Artificial Intelligence (AI) has been a game changer in many financial sectors, and the Insurance Industry has proven to be no exception. When used as an analytic tool to mitigate and manage financial risk, AI has provided data unparalleled in nuance to that produced by traditional, human techniques of old.
Faster Computers
Computers can easily do the calculation work of many thousands of humans working simultaneously. The sheer operational efficiencies alone of employing computer software to categorize, compare, and calculate the data of thousands, hundreds of thousands or even millions of customers, makes it an economic necessity in the modern age of Risk Management.
Machine Learning
Artificial Intelligence has upped the ante in the management and consideration of risk factors in business, not just because of the volume of data it can crunch, but what it can actually DO with that data. Computer systems are now using techniques that normally needed human intelligence to accomplish, such as isolating previously hidden large-scale and small-scale group behaviours as data patterns.
Consumer Behaviour
By uncovering the sometimes-hidden trends in the analysis of combinations of inclusive or exclusive data sets, Artificial Intelligence systems allow industry authorities to flag behaviors deemed risky in real time.
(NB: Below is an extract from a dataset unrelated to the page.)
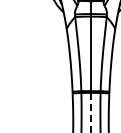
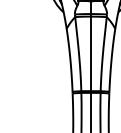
line at (90, 112): dashed -> solid
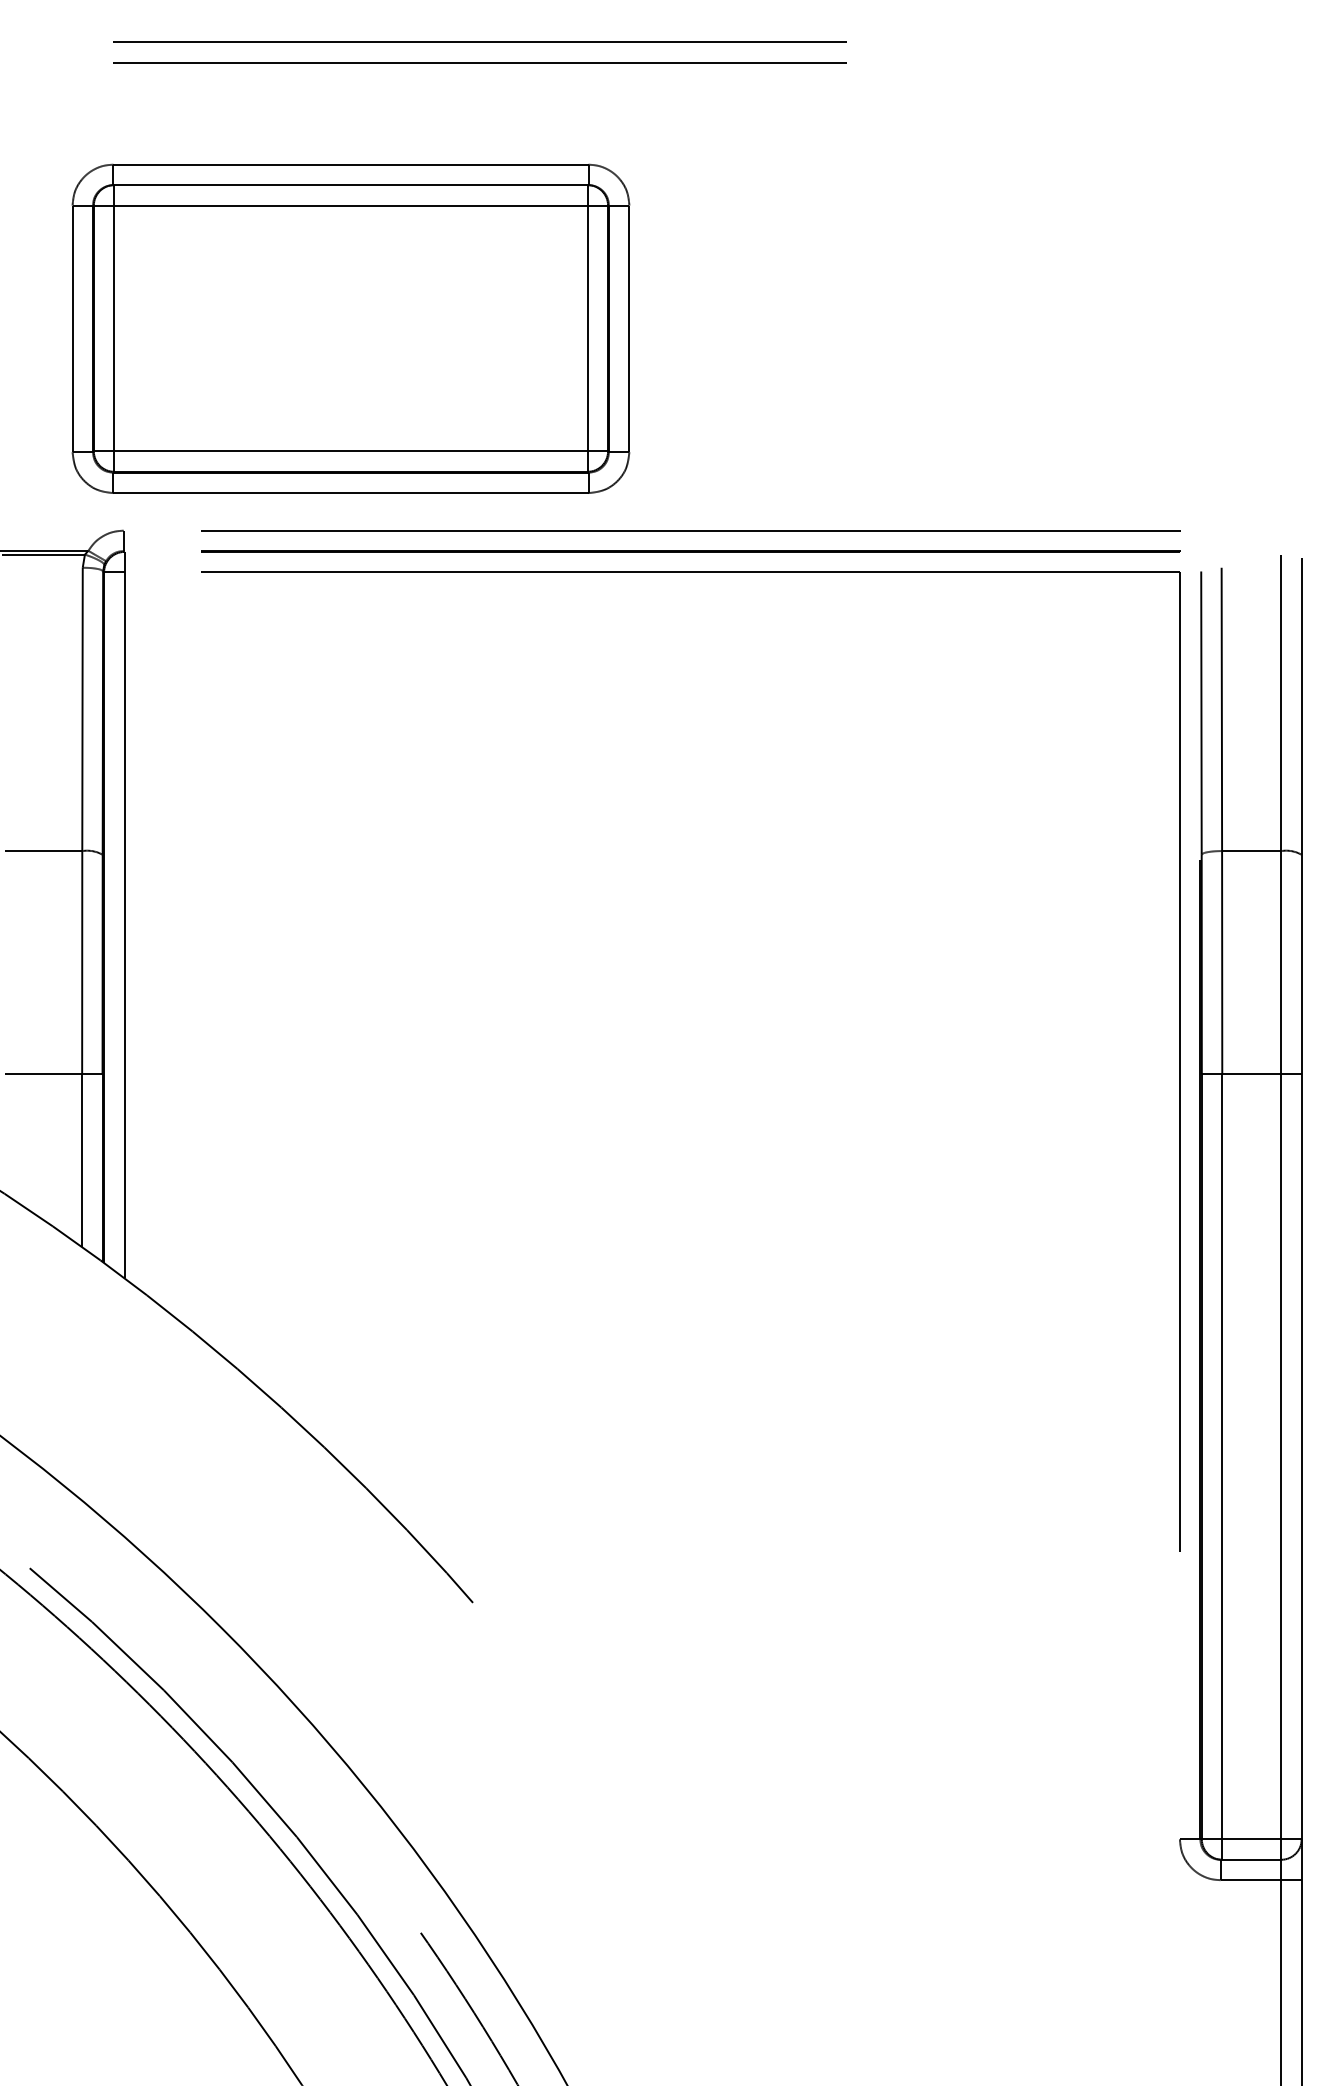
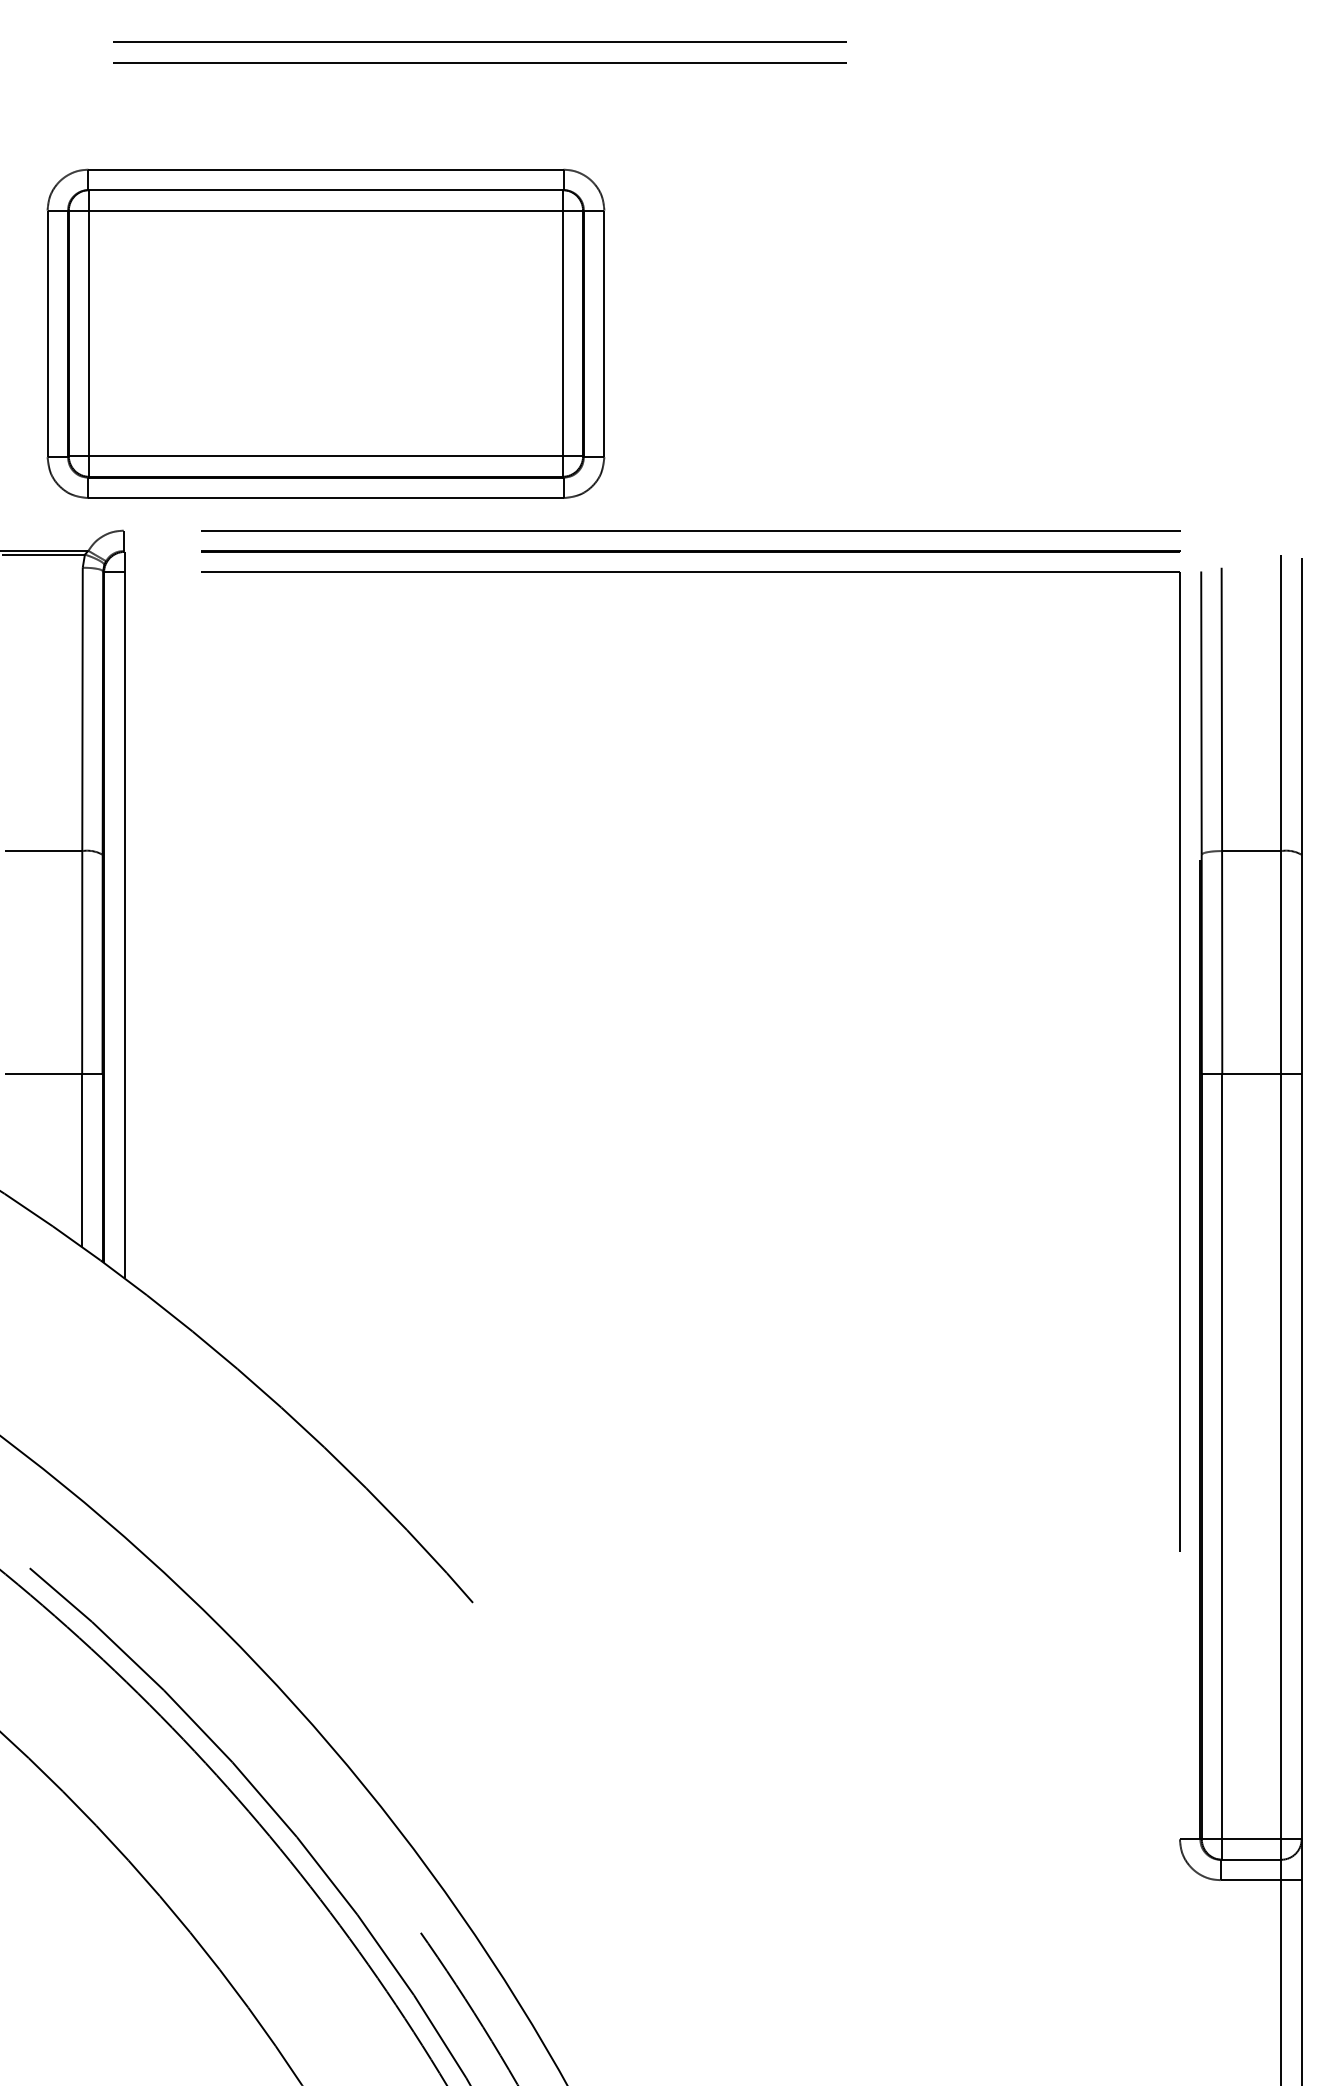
part at (350, 328) position: (350, 328) -> (325, 333)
Using Artificial Intelligence in this way often has a positive outcome for customer service, financial planning for a company, as well as better overall Risk Management for investors and the industry alike.
Scalability
One human’s ability to analyse and see trends in the behavior of thousands or millions of pieces of data are far out-scaled by the introduction of Artificial intelligence into any Industry that has, at its core, a requirement of financial stability and growth. Technology has been rewriting how risk and its mitigation are being approached in the Insurance Industry.
Conventional Risk Management methods are quickly being supplanted with the increased speed, insight and accuracy that intelligent computer systems bring to the table. These changes ultimately signal learning that can be used to create a better experience for the consumer, as well as a more stable, easier risk path to charter for the Insurance Industry as a whole.